═══ Records for the task

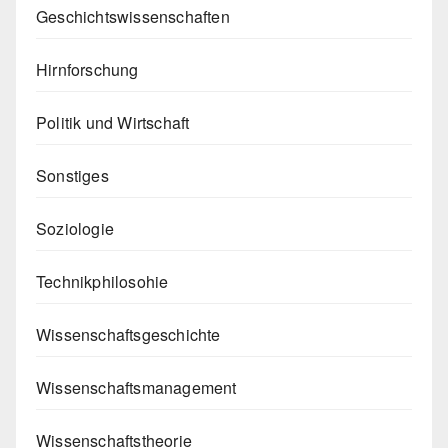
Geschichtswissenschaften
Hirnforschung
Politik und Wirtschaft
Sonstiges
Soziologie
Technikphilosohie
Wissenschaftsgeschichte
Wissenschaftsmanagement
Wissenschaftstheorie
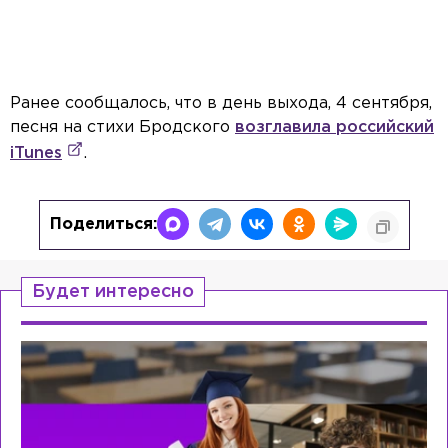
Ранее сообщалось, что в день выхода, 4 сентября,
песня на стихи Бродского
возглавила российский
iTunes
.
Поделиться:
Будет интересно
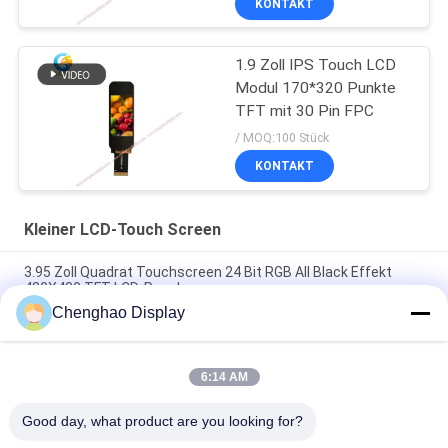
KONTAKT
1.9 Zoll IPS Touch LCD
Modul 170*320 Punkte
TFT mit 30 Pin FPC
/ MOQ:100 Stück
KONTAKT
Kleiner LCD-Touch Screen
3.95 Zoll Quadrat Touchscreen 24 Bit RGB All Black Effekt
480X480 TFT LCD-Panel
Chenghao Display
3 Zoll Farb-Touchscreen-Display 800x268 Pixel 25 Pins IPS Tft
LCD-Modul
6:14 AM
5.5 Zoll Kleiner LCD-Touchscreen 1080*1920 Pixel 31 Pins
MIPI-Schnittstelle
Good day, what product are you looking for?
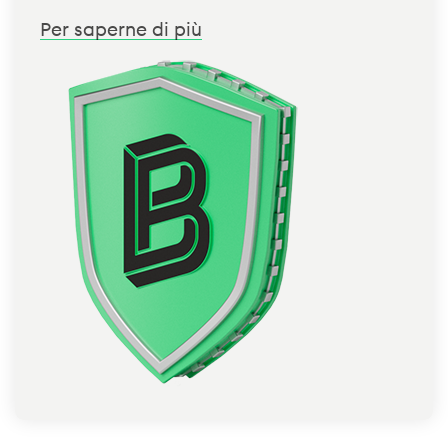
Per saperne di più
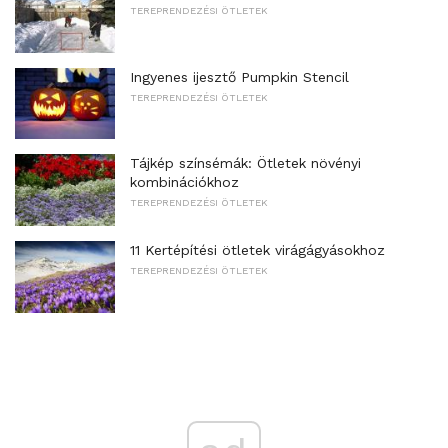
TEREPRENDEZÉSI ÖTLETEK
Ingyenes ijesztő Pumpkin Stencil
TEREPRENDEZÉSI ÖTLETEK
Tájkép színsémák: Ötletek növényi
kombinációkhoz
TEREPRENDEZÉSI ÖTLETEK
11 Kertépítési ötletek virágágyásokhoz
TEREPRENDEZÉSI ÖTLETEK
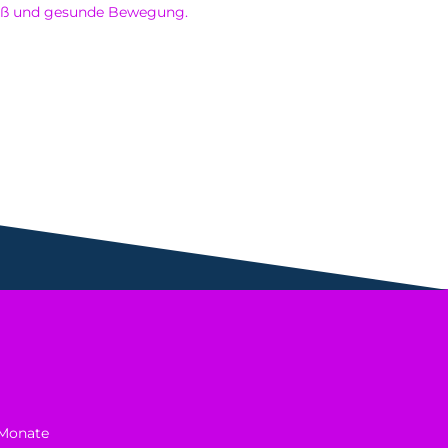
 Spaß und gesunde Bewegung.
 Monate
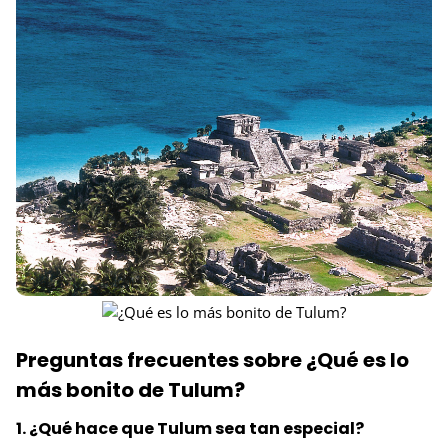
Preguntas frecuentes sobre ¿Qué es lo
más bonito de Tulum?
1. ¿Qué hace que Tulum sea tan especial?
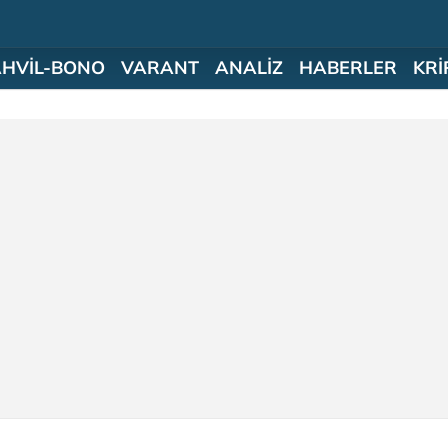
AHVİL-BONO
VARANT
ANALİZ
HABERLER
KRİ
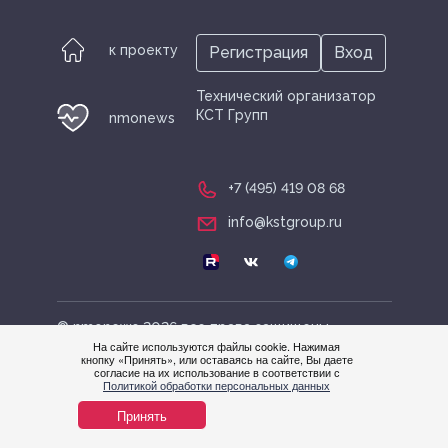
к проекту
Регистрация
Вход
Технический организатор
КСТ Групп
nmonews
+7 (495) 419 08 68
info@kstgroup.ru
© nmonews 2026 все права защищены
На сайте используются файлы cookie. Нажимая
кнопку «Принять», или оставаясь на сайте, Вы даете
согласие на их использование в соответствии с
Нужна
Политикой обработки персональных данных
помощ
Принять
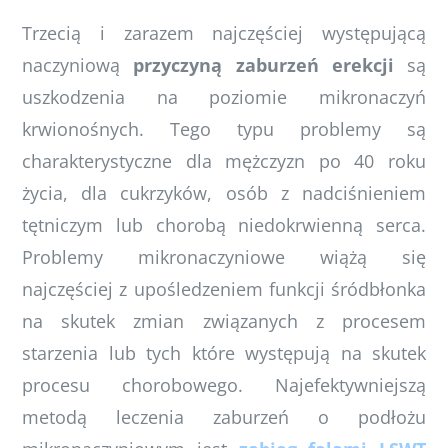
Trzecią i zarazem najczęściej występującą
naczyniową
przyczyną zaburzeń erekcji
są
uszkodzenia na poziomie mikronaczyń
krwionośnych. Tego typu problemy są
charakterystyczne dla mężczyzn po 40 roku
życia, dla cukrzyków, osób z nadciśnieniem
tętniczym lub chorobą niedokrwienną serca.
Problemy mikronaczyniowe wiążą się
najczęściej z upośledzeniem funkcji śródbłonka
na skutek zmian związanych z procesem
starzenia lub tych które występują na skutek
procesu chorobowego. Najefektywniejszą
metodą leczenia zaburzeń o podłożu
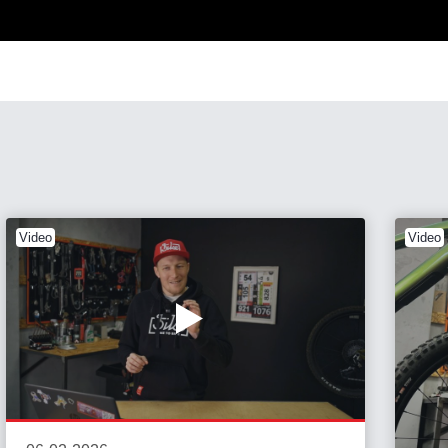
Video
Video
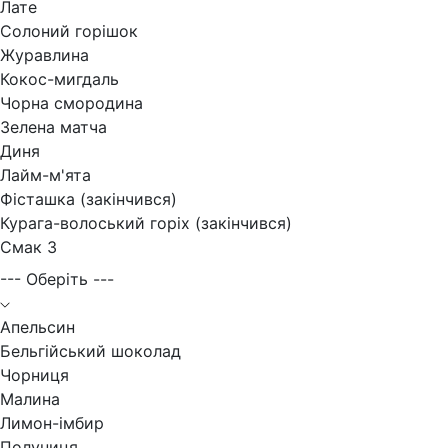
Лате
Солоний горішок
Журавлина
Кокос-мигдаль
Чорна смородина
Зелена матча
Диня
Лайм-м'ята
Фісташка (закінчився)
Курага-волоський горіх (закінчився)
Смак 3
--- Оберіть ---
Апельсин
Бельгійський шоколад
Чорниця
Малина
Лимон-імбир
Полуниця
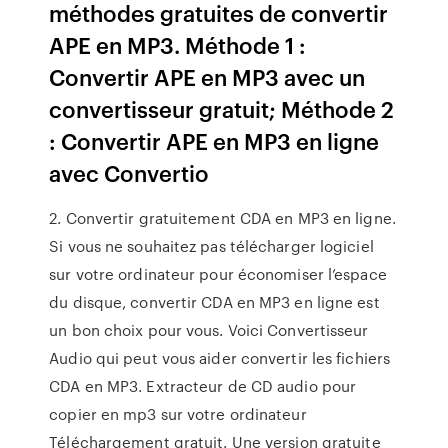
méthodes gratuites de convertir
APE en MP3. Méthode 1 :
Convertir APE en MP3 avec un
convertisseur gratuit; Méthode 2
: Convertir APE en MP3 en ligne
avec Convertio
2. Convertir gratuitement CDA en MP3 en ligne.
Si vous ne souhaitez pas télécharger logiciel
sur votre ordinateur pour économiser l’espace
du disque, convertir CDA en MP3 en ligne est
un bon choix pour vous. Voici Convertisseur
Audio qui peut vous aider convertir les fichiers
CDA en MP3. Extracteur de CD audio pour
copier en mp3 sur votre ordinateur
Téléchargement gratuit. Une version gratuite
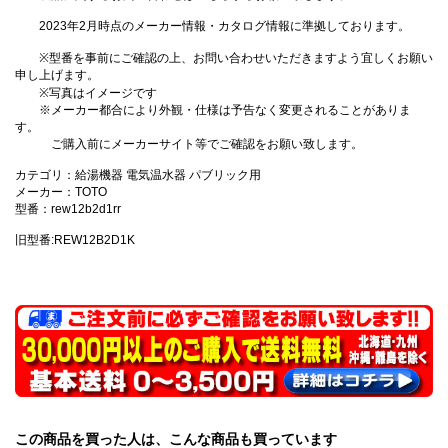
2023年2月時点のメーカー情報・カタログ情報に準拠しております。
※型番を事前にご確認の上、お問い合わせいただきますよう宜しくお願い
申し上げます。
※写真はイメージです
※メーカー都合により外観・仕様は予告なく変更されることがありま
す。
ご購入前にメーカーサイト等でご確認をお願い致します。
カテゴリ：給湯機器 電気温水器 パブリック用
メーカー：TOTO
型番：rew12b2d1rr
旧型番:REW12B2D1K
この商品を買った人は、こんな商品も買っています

══════

* _Task item_: Format the material from the line containing "2023年2月時点のメーカー情報・カタログ情報に準拠しております。" through the final line of the material, both included, as a Markdown table with the columns "Row" and "Material line". Number each row and leave out any blank lines.

* _Response_:
| Row | Material line |
|---|---|
| 1 | 2023年2月時点のメーカー情報・カタログ情報に準拠しております。 |
| 2 | ※型番を事前にご確認の上、お問い合わせいただきますよう宜しくお願い |
| 3 | 申し上げます。 |
| 4 | ※写真はイメージです |
| 5 | ※メーカー都合により外観・仕様は予告なく変更されることがありま |
| 6 | す。 |
| 7 | ご購入前にメーカーサイト等でご確認をお願い致します。 |
| 8 | カテゴリ：給湯機器 電気温水器 パブリック用 |
| 9 | メーカー：TOTO |
| 10 | 型番：rew12b2d1rr |
| 11 | 旧型番:REW12B2D1K |
| 12 | この商品を買った人は、こんな商品も買っています |